Studiare, agire, amare
Conosco il progetto “La Mascota” da anni… Ho qualche sorella e fratello “a distanza”, ma non avrei mai pensato che laggiù, in Nicaragua, avrei trovato un’altra famiglia. In ospedale, per la strada, nella casa dove ho vissuto per sei mesi. Spesso sospesa tra la drammaticità e la semplicità, tra la durezza e la leggerezza, tra i mille contrasti di un paese dove si muore… E si rinasce.
Ho lavorato sei mesi nell’ospedale pediatrico “Manuel de Jesus Rivera-La Mascota” di Managua, capitale del Nicaragua, uno staterello del Centramerica. In questo ospedale ci sono 21 reparti, tra cui pediatria generale, ematologia, oncologia, nefrologia, cardiologia, malattie infettive, chirurgia, radiologia, pronto soccorso, terapia intensiva pediatrica e neonatale. La Mascota è uno dei pochi ospedali del paese dove le cure per i bambini sono gratuite. Anche per i bambini malati di cancro. Ho lavorato per la maggior parte del tempo proprio nei reparti di ematologia ed oncologia, nell’ambito della solida cooperazione nata nel 1986 che tiene uniti il San Gerardo e La Mascota. Dopo 28 anni di lavoro condiviso e supportato anche da altri centri europei e statunitensi si è passati da una percentuale di guarigione da malattia oncologica pari a 0 – tutti i bambini con diagnosi di cancro non avevano possibilità di sopravvivere – ad una percentuale complessiva di guarigione del 50-60%.
La maggior parte dei medici fa un lavoro encomiabile. Le infermiere fanno turni massacranti per stipendi irrisori. La routine ospedaliera non è molto lontana da quella che tutti noi viviamo tra l’ottavo e l’undicesimo piano (scrivo pre-trasloco!): reparto e day hospital per la clinica, i progetti di sostegno sociale e psicologico per i bambini che vengono da più lontano e con maggiori necessità, le lezioni in università per il personale, persino la tipica distribuzione dei vassoi ai pazienti ricoverati da parte del personale della mensa… Non ci ho messo molto tempo ad abituarmi a questo “nuovo” lavoro e sono stata accolta a braccia aperte dalla maggior parte del personale. Per non parlare dei bambini e delle loro famiglie… spesso incuriositi dalla dottoressa “chela” (chiara di carnagione) che col suo spagnolo un po’ stentato cercava di spiegare loro cosa significasse “strappare le erbacce dal giardino”.

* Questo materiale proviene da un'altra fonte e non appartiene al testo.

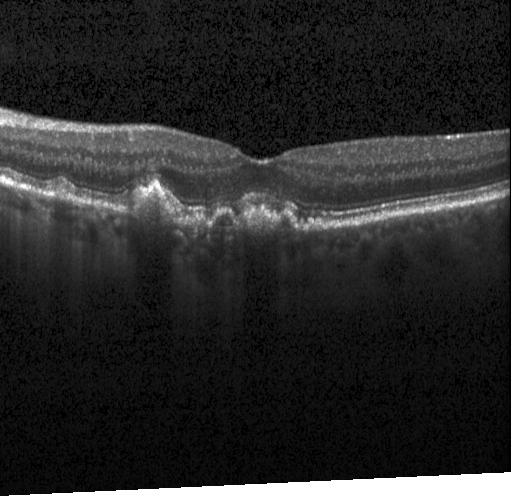

Diagnosis: choroidal neovascularization.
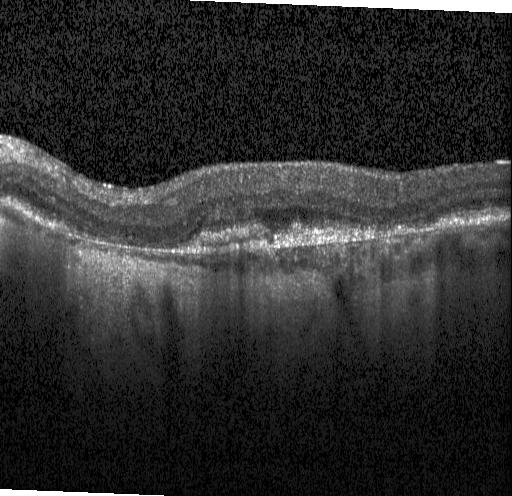
OCT line scan. Macular scan. Instrument: Heidelberg Spectralis. SD-OCT.
Choroidal neovascularization.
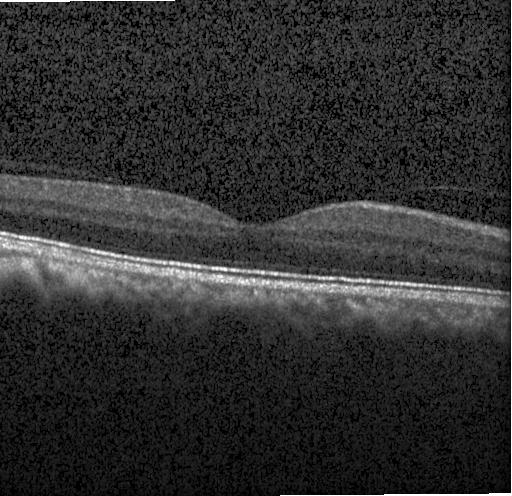

Horizontal scan through the fovea · acquired on a Heidelberg Spectralis · retinal OCT B-scan.
Impression: neither CNV, DME, nor drusen.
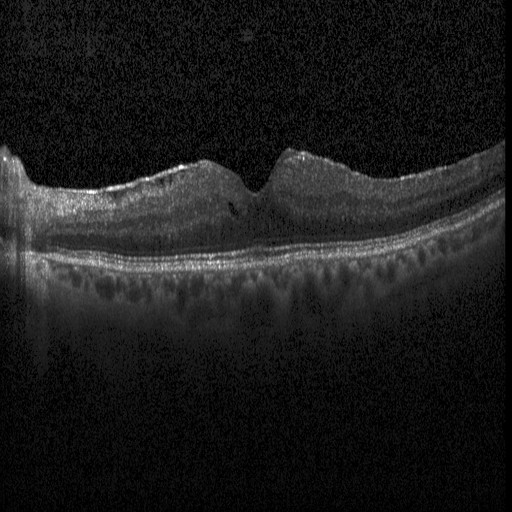

Spectral-domain optical coherence tomography. OCT line scan
Impression: diabetic macular edema (DME).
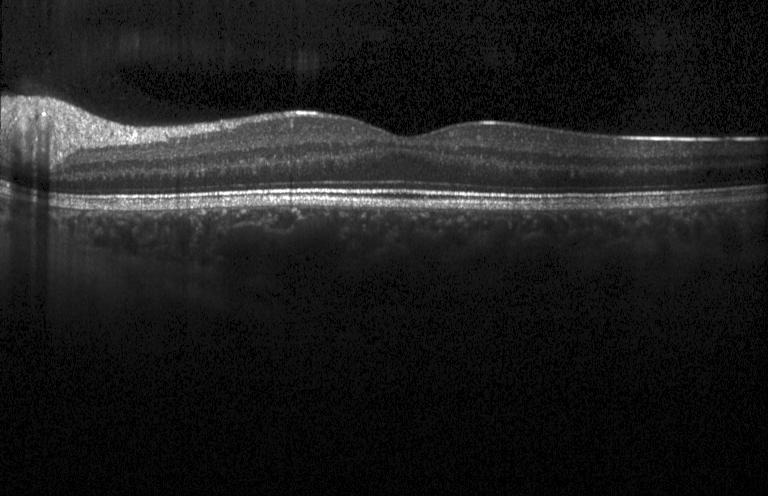 Macular OCT demonstrating no choroidal neovascularization, no diabetic macular edema, and no drusen.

La cooperazione e lo scambio tra i nostri paesi sono fondamentali per la crescita. La maggiore determinante della mortalità che ancora si registra tra i bambini affetti da tumore è il ritardo nella diagnosi e nell’accesso alle cure specialistiche, dovuto sia al ritardo nel riconoscimento della patologia da parte del personale sanitario degli ospedali periferici, sia alle difficoltà che molte famiglie hanno nel condurre il proprio bambino fino a Managua. Quella che in Italia è una distanza percorribile facilmente, là può essere uno spazio inattraversabile. E questa distanza ha un grande peso anche nel problema dell’abbandono delle cure. I bambini che arrivano alla Mascota sono inoltre spesso malnutriti e affetti da gravi infezioni, due fattori che impattano enormemente nel trattamento di una patologia oncologica. E se si tratta di patologie potenzialmente non curabili con chemioterapia, se non con trapianti di midollo… Per adesso, in Nicaragua, questa opportunità terapeutica non esiste.
Quando sono partita avevo con me i protocolli AHOPCA (la sorella della nostra AIEOP), scatole di antibiotici, allopurinolo ed idrossido di alluminio per le lisi tumorali (grazie Anishelle!)… ma la vera differenza è stato l’imparare a prendersi cura, sempre, anche quando non si può guarire, con gli strumenti che si hanno a disposizione. Così la malattia non ha vinto mai. Così non vince mai, in nessuna parte del mondo.
Dopo un anno, col passare del Tempo… La consapevolezza è ogni giorno più forte. Ognuno di quei bambini ha fatto molto di più di tutto quello che io possa aver fatto per loro.